— Source extract —
================
Washington, DC 20549
Re: Application and Declaration on Form U-1 of CMP
Group, Inc. and Central Maine Power Company
(File No. 70-9183)
Ladies and Gentlemen:
I have acted as counsel to CMP Group, Inc. ("HoldCo") and its subsidiary
Central Maine Power Company ("Central Maine") in connection with the preparation
of an Application and Declaration on Form U-1 (the "Application") which was
filed with the Securities and Exchange Commission (the "Commission") on March 4,
1998, as amended on June 11, 1998, July 8, 1998, August 6, 1998 and August 7,
1998. In the Application, HoldCo and Central Maine sought an order of the
Commission under the Public Utility Holding Company Act of 1935, as amended (the
"Act") (i) authorizing HoldCo, pursuant to Sections 9(a)(2) and 10 of the Act,
to acquire all of the outstanding shares of common stock of Central Maine and
indirectly all of Central Maine's interests in Maine Electric Power Company,
Inc., Aroostook Valley Electric Company and NORVARCO, in connection with the
proposed formation of a holding company structure for Central Maine, and (ii)
================
— Data supplied —
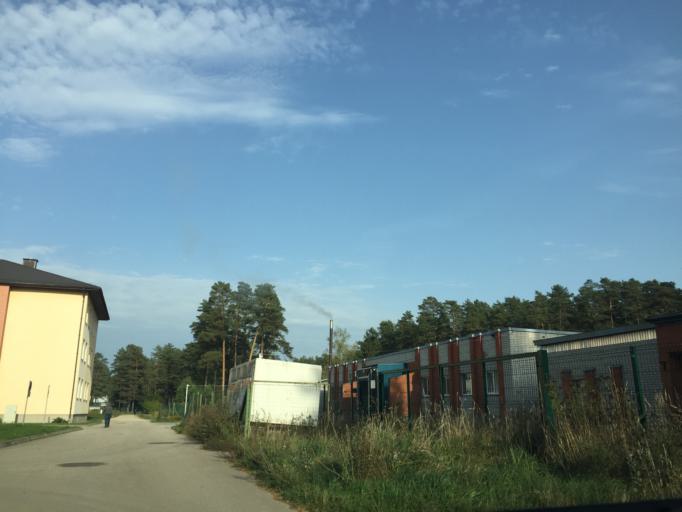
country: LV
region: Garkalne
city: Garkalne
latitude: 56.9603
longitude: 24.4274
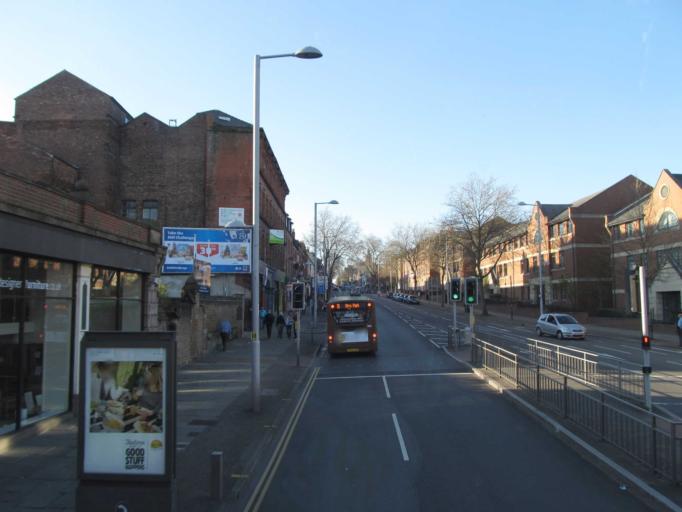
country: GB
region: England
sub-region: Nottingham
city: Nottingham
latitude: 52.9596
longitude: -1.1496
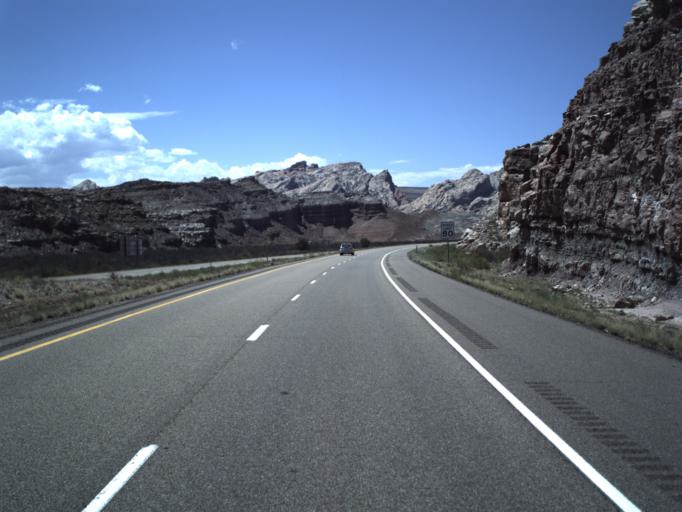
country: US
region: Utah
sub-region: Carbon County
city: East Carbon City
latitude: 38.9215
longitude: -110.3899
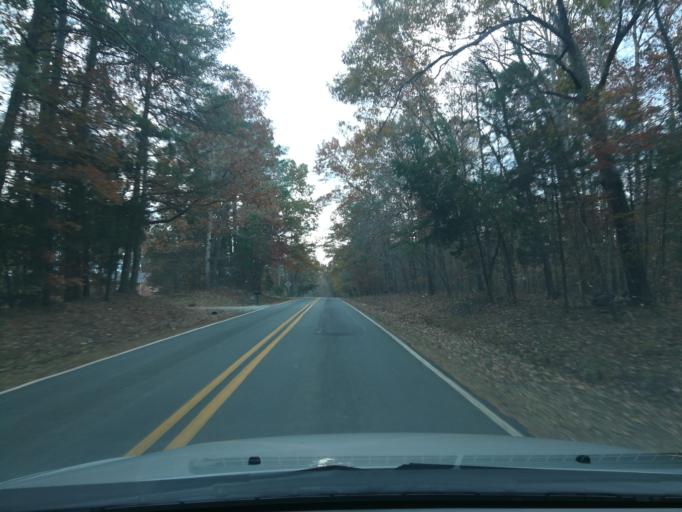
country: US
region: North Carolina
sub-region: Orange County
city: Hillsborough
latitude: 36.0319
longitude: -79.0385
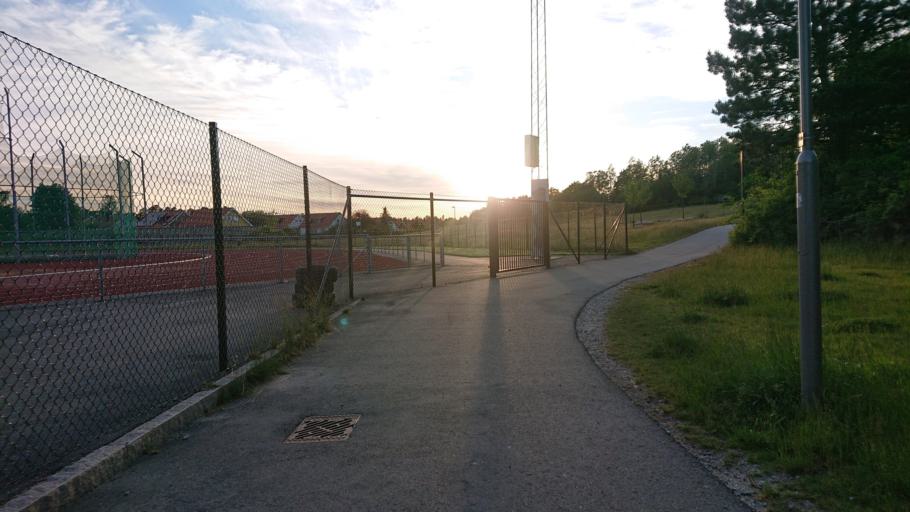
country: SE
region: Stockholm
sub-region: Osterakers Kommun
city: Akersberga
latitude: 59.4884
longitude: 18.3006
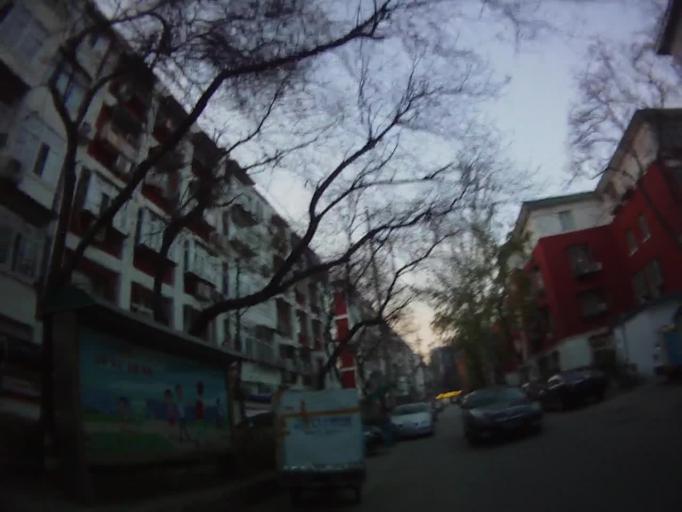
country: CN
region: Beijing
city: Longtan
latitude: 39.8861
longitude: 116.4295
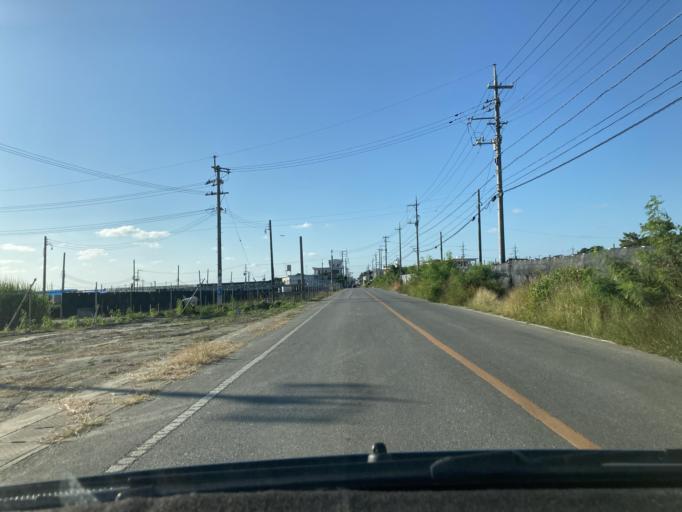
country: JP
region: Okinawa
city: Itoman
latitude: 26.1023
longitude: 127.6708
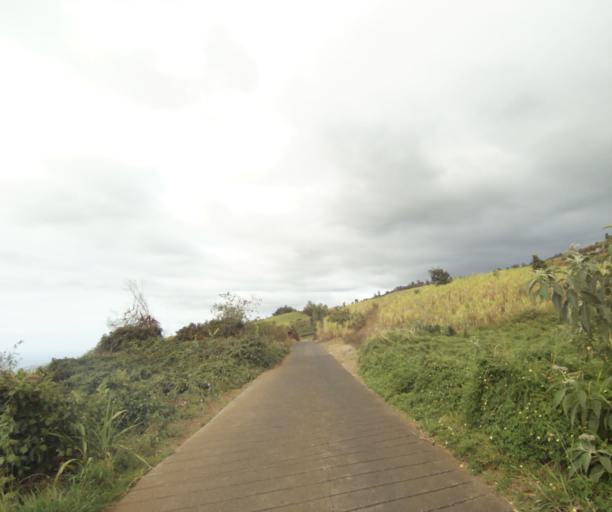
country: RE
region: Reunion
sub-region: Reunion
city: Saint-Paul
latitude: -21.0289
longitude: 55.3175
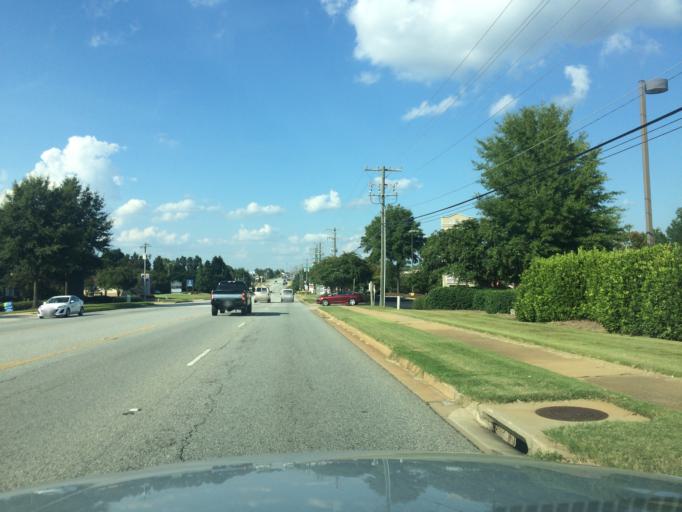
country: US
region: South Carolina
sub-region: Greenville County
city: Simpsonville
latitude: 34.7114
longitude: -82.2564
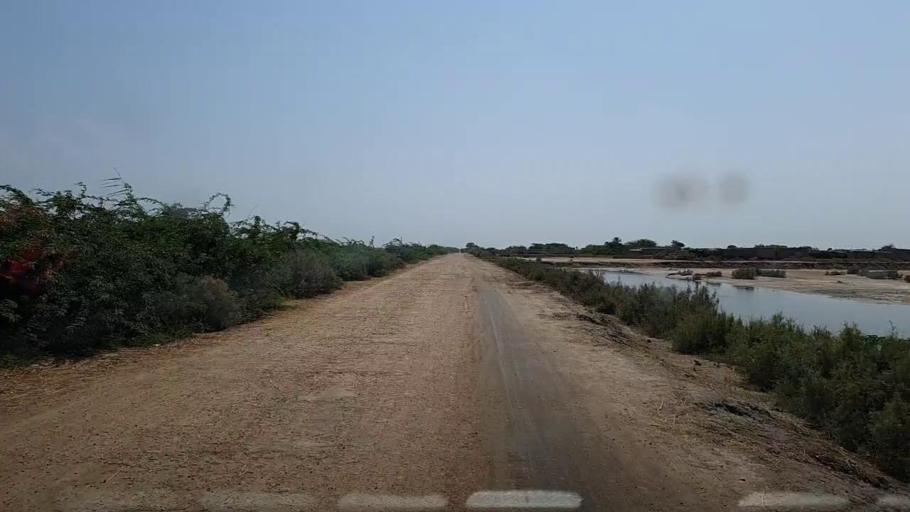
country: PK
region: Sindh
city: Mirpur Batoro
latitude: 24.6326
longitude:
================
— Set tasks —
• 1. Summarize the letter on the Form U-1 application in two sentences.
• 2. According to the letter on the Form U-1 application, on what date was the Application originally filed with the Commission?
• 3. Carry on the letter on the Form U-1 application from the point at which it stops.

— Exercise results —
• 1. The writer served as counsel to CMP Group, Inc. and its subsidiary Central Maine Power Company in preparing an Application and Declaration on Form U-1, which was filed with the Securities and Exchange Commission on March 4, 1998, and amended on June 11, July 8, August 6 and August 7, 1998. In that Application, the two companies sought a Commission order under the Public Utility Holding Company Act of 1935 authorizing CMP Group, Inc. to acquire all outstanding common stock of Central Maine, and indirectly its interests in Maine Electric Power Company, Inc., Aroostook Valley Electric Company and NORVARCO, as part of forming a holding company structure for Central Maine.

• 2. March 4, 1998.

• 3.
exempting HoldCo and Central Maine, pursuant to Section 3(a)(1) of the Act, from
all provisions of the Act, except for Sections 9(a)(2) and 10 thereof. By order
dated August 7, 1998, the Commission approved the Application. The holding
company structure was formed on September 1, 1998 upon consummation of a merger
pursuant to an Agreement and Plan of Merger by and among Central Maine, HoldCo
and CMP Merger Co., a wholly-owned subsidiary of HoldCo formed for the purpose
of effecting the transaction (the "Merger Agreement").
In rendering my opinion, I have examined such agreements, documents,
instruments and records as I deemed necessary or appropriate under the
circumstances for me to express my opinion.
I am a member of the Bar of the State of Maine and am duly qualified to
practice in that State. My opinion expressed herein is limited to the laws of
the State of Maine and the Federal laws of the United States.
Based upon and subject to the foregoing, I am of the opinion that:
1. The transactions contemplated in said Application have been consummated
in accordance with said Application.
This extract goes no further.